Her leadership extends to climate strategy as well. Bloomin’ Brands has set a goal to reduce emissions by 46% by 2030. Under Amanda’s guidance, the company has already achieved a 16% reduction. The path forward includes energy efficiency, equipment electrification, and exploring renewable energy solutions, each initiative requiring long-term planning and cross-department collaboration.
One of her most significant achievements has been building Bloomin’ Brands’ sustainability reporting framework from the ground up. Under Amanda’s leadership, the company released its first sustainability report and now produces a comprehensive annual publication that meets investor expectations and provides transparent insight into key environmental and social performance indicators. “It’s like a nine-month project every year,” she jokes. “Half of the year is reporting, and the other half is doing the work that will appear in the next report.”

The Skill That Makes Sustainability Leaders: Speaking the Language of Business
When asked what advice she gives to students pursuing sustainability careers, Amanda’s answer is immediate: learn how to communicate.

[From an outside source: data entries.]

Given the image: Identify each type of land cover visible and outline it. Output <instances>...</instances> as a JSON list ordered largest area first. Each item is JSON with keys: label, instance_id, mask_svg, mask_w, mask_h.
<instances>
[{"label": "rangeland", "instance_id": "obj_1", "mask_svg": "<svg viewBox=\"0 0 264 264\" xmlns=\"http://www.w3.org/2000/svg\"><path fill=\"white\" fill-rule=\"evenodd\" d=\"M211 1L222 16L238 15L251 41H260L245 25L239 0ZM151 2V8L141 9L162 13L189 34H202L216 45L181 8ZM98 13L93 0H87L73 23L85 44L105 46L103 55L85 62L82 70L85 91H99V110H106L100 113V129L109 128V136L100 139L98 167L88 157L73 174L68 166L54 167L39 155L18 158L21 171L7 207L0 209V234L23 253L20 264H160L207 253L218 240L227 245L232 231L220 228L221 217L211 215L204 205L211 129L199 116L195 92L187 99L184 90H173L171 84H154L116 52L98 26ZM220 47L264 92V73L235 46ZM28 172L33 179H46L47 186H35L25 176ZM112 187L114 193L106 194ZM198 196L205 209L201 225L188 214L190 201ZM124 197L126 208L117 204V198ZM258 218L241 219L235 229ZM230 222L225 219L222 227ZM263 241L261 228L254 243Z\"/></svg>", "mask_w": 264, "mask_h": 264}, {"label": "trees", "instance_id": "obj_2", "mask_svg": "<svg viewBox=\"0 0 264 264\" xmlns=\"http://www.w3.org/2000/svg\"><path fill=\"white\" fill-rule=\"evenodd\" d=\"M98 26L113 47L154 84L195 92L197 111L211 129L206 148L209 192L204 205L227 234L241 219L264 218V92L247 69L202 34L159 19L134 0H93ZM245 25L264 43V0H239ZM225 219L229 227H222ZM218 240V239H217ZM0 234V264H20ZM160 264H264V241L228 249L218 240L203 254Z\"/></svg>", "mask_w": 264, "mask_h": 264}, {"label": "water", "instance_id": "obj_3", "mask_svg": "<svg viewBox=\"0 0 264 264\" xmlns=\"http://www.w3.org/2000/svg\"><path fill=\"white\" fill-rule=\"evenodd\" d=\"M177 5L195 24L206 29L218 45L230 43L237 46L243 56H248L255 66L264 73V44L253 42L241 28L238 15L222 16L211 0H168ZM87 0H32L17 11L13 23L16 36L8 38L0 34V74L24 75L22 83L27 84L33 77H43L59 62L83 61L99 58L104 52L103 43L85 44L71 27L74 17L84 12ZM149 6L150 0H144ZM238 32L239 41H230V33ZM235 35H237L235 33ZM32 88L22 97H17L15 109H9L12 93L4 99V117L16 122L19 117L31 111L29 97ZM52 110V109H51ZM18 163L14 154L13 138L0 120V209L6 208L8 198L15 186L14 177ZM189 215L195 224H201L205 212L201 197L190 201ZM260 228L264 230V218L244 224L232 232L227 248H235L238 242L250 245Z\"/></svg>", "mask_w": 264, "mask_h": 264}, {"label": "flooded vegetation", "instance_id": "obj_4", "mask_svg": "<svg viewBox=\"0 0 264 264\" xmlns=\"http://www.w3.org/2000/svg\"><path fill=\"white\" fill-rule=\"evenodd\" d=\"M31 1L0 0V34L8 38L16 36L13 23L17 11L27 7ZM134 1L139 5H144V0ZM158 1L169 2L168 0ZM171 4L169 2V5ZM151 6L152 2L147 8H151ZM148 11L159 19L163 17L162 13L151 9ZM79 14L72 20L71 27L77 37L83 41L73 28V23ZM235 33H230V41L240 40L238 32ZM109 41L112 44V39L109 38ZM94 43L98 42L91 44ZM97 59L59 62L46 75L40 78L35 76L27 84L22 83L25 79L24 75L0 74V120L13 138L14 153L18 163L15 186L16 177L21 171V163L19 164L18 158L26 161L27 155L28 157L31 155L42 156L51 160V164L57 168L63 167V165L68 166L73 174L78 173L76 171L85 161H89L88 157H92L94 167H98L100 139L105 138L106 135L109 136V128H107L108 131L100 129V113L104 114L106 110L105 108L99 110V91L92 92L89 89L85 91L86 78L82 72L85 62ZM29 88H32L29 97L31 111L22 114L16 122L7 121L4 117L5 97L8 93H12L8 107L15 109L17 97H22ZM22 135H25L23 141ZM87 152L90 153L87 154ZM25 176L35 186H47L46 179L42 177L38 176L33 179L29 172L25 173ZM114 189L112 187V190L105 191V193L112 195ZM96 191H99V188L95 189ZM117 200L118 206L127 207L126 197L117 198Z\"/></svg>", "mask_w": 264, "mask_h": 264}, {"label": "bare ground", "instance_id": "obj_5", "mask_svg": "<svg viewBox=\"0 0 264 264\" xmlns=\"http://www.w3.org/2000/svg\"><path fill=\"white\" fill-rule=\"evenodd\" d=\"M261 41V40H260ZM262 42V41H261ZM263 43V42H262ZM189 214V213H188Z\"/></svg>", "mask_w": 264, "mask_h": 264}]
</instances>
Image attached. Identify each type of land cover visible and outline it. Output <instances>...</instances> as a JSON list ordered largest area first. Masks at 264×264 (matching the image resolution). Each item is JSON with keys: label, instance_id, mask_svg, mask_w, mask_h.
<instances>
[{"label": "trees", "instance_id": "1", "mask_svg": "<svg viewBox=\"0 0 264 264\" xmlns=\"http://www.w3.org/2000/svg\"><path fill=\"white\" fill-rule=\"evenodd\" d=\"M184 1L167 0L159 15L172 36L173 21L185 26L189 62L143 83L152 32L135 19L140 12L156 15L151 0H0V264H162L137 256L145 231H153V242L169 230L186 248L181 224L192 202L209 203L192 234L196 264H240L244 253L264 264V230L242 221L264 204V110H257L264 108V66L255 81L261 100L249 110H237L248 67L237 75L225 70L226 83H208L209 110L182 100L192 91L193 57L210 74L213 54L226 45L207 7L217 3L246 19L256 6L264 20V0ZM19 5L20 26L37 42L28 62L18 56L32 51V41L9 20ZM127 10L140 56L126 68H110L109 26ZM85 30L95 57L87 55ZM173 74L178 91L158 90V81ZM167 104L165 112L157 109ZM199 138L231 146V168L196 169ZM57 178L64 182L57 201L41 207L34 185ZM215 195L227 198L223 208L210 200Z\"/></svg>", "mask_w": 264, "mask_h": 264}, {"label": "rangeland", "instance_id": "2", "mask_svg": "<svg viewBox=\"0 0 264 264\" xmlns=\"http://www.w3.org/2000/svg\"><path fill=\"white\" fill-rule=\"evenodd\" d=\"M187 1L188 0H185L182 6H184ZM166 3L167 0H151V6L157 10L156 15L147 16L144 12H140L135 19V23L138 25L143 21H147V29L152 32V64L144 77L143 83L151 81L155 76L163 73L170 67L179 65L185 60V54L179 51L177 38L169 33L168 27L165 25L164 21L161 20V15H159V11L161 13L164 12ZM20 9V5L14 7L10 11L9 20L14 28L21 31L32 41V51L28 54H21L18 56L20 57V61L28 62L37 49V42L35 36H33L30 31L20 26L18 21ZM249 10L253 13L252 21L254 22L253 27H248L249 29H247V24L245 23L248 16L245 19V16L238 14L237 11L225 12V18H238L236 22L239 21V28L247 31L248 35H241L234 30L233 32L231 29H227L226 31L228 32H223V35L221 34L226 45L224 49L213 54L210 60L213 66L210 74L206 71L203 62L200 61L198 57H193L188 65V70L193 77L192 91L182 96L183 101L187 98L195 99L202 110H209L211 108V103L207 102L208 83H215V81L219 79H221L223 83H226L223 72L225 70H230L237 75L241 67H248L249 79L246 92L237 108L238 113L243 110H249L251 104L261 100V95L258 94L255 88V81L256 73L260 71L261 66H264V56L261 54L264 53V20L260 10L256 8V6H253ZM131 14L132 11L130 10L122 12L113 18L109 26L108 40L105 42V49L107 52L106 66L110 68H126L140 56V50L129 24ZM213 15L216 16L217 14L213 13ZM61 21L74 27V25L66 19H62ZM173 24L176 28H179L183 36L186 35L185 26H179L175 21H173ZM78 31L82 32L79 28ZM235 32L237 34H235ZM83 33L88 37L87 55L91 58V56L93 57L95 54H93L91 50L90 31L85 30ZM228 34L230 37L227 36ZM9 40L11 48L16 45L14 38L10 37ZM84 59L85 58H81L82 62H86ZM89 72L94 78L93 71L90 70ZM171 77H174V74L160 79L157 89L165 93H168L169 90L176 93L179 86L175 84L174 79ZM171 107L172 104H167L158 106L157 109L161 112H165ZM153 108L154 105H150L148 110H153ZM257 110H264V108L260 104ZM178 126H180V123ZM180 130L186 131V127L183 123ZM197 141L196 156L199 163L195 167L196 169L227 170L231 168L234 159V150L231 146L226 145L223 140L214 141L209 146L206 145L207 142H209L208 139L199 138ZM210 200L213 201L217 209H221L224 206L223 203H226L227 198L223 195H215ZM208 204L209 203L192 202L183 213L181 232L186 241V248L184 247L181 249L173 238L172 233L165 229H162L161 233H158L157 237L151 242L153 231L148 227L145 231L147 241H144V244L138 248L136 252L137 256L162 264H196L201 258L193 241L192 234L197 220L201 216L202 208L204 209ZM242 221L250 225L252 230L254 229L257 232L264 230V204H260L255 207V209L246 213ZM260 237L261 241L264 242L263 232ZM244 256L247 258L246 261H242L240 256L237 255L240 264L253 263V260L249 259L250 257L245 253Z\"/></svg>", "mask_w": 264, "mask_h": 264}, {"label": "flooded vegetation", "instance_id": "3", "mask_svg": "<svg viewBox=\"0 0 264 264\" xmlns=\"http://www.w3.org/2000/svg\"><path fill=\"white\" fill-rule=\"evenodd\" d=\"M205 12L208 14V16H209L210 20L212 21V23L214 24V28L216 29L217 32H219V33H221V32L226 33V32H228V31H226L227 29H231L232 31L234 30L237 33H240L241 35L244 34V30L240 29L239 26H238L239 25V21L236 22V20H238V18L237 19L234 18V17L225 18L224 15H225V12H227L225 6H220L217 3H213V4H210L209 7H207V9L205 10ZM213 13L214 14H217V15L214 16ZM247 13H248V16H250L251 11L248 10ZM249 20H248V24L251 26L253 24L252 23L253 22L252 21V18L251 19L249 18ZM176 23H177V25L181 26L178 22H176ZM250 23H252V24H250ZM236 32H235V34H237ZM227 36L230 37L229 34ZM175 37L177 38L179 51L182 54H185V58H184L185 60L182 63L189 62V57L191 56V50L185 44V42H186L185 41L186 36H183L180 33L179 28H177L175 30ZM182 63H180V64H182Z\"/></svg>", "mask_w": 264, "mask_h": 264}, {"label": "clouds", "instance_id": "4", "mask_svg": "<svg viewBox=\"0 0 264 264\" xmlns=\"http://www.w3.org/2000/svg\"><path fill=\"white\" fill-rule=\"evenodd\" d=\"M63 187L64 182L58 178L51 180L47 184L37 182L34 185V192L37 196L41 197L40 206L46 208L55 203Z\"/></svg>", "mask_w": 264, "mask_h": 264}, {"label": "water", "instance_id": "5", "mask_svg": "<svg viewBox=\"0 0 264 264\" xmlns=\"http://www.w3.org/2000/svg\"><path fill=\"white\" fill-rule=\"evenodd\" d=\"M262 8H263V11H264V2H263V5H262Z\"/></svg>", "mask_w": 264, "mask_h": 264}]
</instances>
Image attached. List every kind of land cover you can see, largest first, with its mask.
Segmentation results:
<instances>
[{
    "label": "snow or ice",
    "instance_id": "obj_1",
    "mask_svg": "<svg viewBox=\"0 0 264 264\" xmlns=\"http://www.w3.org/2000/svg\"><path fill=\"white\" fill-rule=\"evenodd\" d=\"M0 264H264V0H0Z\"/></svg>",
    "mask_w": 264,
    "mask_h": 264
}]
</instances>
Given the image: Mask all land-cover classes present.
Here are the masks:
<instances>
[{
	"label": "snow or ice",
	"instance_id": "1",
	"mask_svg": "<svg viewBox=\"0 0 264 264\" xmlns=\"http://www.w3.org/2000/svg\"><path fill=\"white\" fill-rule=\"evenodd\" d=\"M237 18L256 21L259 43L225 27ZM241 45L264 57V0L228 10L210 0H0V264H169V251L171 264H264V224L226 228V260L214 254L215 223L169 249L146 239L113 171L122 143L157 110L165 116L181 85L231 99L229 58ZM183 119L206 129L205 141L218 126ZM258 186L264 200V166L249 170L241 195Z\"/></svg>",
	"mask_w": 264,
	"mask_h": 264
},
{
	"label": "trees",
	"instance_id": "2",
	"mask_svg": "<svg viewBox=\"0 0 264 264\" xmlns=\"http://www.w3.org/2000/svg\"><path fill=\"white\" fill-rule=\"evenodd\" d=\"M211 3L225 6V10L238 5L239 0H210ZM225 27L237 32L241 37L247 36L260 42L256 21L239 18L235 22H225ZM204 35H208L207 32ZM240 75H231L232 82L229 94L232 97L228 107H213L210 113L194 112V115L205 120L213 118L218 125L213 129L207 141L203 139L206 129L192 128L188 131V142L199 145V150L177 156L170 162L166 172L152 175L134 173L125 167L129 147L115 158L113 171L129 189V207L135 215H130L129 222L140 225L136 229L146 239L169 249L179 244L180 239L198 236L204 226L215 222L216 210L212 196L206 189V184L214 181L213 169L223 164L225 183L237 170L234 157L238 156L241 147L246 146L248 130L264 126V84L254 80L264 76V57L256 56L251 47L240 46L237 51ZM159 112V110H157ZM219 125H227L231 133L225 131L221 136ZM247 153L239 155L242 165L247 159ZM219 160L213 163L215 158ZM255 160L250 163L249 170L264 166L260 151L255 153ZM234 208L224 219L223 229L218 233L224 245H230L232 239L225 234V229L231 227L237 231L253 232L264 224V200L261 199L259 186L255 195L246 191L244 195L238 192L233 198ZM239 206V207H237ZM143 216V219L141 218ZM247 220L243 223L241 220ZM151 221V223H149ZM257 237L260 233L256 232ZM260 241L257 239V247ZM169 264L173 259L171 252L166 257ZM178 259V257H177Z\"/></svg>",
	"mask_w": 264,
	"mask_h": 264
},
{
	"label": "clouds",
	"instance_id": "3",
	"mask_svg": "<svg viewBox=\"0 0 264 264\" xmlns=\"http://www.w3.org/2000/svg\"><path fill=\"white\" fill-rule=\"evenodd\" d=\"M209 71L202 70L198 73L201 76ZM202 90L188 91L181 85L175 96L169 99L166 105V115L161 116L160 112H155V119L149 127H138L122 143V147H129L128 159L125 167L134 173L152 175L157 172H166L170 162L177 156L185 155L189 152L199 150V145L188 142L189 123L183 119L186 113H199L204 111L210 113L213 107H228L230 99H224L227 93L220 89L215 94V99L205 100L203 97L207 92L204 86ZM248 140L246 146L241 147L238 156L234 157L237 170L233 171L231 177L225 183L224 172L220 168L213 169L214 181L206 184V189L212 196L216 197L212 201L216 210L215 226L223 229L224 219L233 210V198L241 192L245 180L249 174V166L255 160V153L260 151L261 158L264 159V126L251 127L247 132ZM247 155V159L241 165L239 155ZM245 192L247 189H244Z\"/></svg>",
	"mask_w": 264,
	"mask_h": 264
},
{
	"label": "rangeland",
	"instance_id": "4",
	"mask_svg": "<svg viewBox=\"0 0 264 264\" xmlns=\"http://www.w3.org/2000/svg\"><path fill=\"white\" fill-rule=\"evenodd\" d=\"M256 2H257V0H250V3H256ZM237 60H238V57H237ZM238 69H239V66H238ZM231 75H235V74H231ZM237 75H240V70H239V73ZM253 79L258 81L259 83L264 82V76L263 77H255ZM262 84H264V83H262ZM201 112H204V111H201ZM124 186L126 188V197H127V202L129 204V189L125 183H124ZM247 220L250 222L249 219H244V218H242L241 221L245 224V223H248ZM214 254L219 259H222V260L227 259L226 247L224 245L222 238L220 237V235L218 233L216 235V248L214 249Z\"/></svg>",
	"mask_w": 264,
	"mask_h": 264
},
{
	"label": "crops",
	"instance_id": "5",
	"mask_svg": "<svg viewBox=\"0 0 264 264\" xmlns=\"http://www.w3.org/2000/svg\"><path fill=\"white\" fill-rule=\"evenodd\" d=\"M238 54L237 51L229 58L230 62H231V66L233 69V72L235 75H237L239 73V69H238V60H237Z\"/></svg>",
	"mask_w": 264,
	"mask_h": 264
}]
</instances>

“Corporate sustainability is not activism,” she says. “It’s influence. It’s strategy. It’s understanding what each department values and framing sustainability in a way that matters to them.”
In her view, the most successful sustainability professionals are those who understand both impact and incentives. Sustainability only moves forward when people buy into it, and people buy into what they understand.
How the Patel College Helped Shape Her Career
For Amanda, the Patel College of Global Sustainability was foundational. She credits the program with preparing her technically, professionally, strategically, and culturally for leadership roles in the United States.
“It absolutely made a difference,” she says. “The network, the professors, the hands-on projects, the exposure to U.S. business culture. I would do it again.”
Her degree gave her credibility during interviews, confidence when navigating American corporate structures, and a deeper understanding of the energy and climate systems she now manages at scale. Even though she already had a sustainability MBA from Brazil, earning a U.S. degree was essential. “It helped me understand not just the language, but the corporate language,” she emphasizes.
Looking Ahead
Despite her success in large corporations, Amanda dreams of one day working more closely with small and medium-sized businesses. She believes they need the most guidance and have the most to gain from accessible sustainability strategies.
“Big companies have resources,” she says. “Small businesses don’t, but they’re a huge part of the economy. I’d love to help them adopt sustainability in ways that make sense for their size.”
It’s a vision grounded in experience and empathy. The same qualities that carried her from a curious business student in Brazil to a sustainability leader shaping the future of one of the largest restaurant groups in the world.